■ **Extracted records**
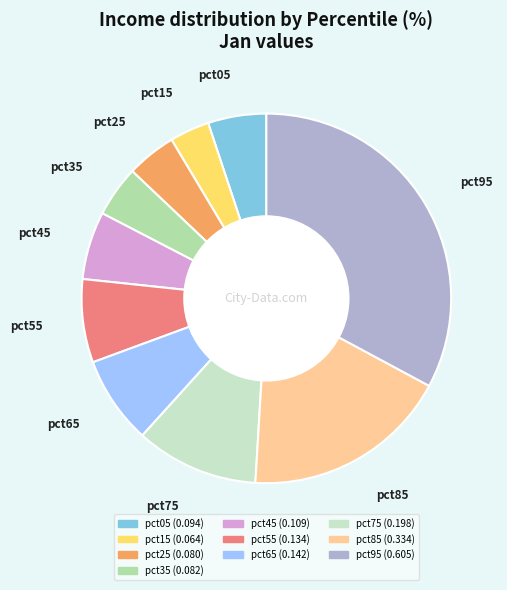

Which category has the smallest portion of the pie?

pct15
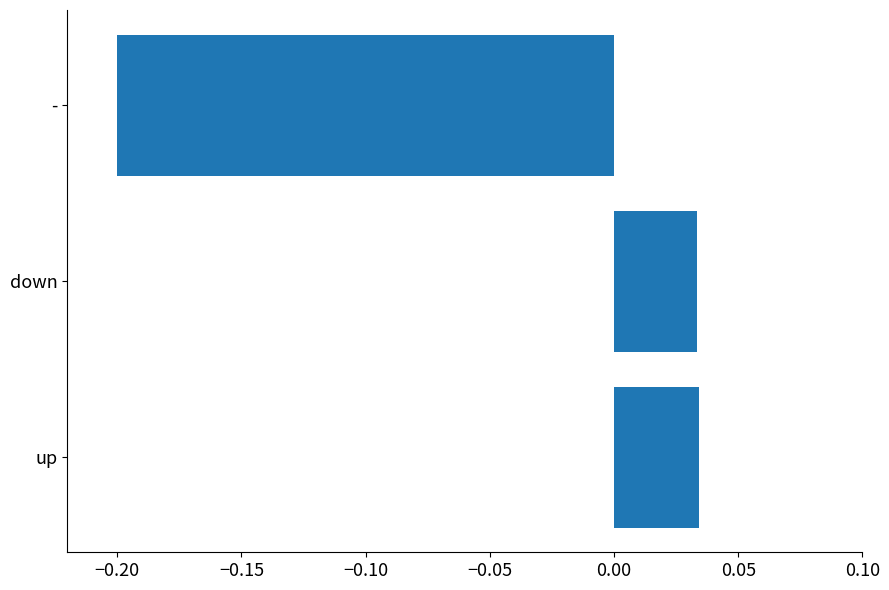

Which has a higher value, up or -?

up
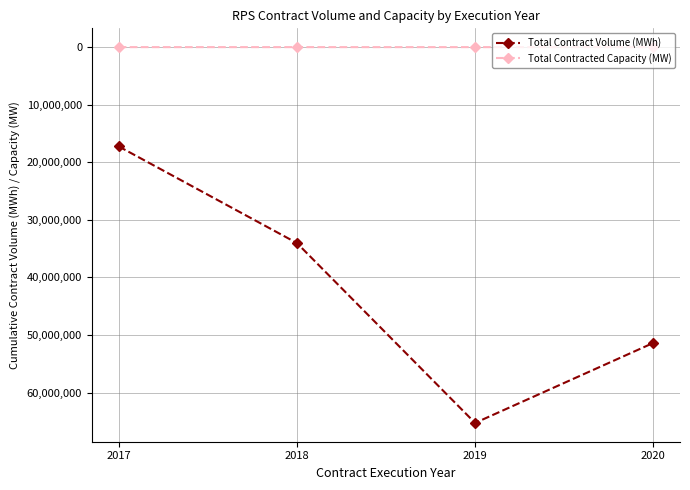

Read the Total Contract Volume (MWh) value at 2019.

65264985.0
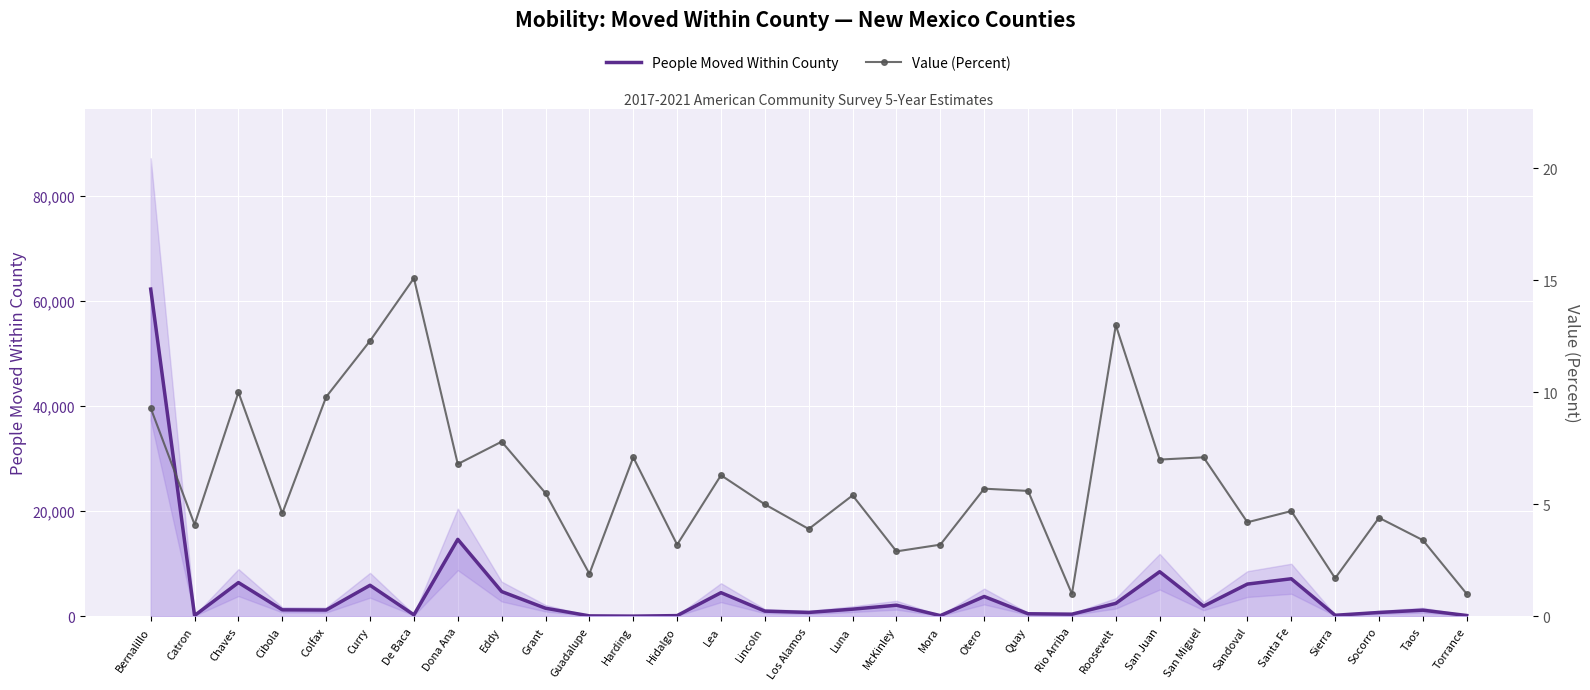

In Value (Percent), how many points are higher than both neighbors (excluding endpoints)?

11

==

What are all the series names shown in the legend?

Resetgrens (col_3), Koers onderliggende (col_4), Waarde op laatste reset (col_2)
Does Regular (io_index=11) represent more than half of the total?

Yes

...

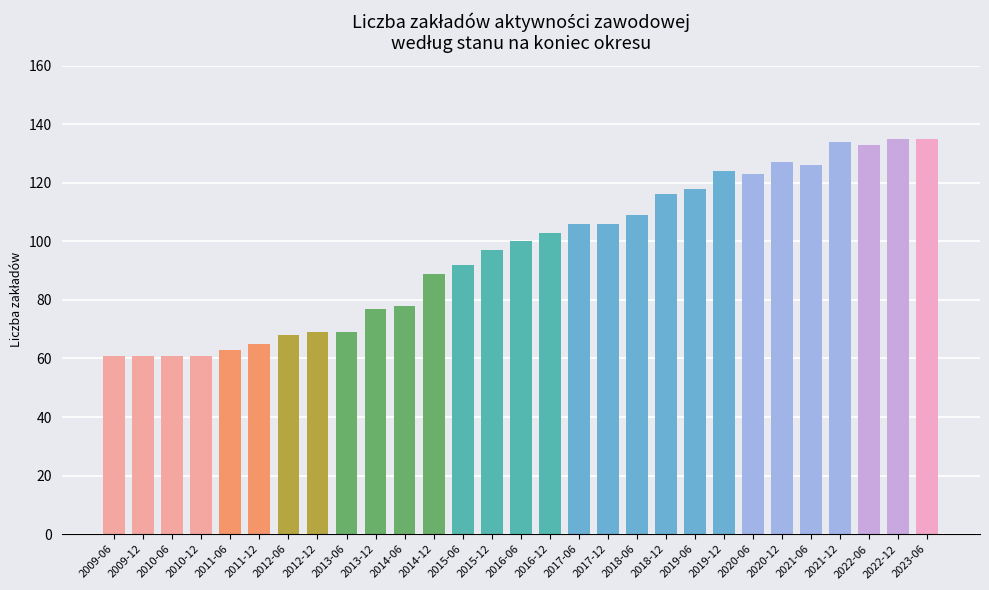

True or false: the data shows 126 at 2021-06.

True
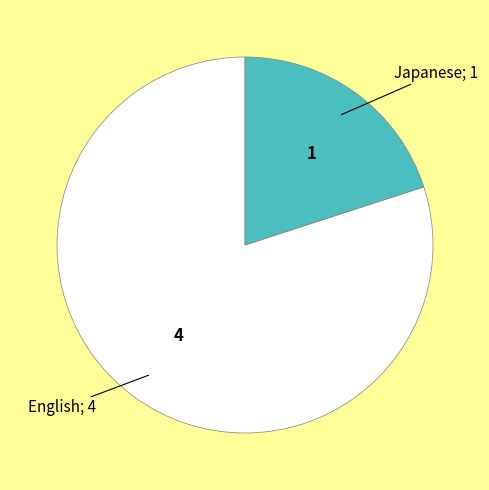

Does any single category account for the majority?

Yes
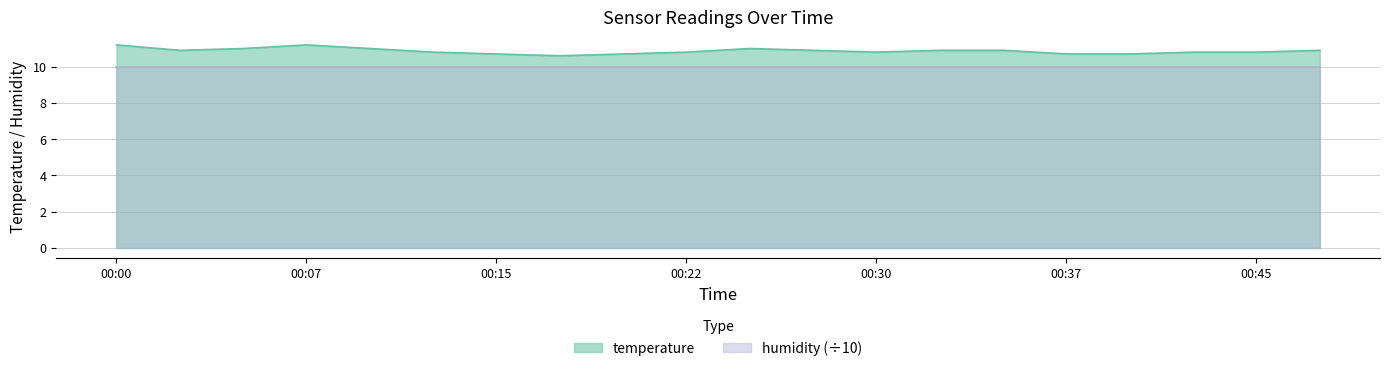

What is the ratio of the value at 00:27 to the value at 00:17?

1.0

■ **Task**
Please display each line from the three blocks of rows above that contains the string "What". Treat uppercase and lowercase as different.

■ **Exercise answer**
What are all the series names shown in the legend?
What is the ratio of the value at 00:27 to the value at 00:17?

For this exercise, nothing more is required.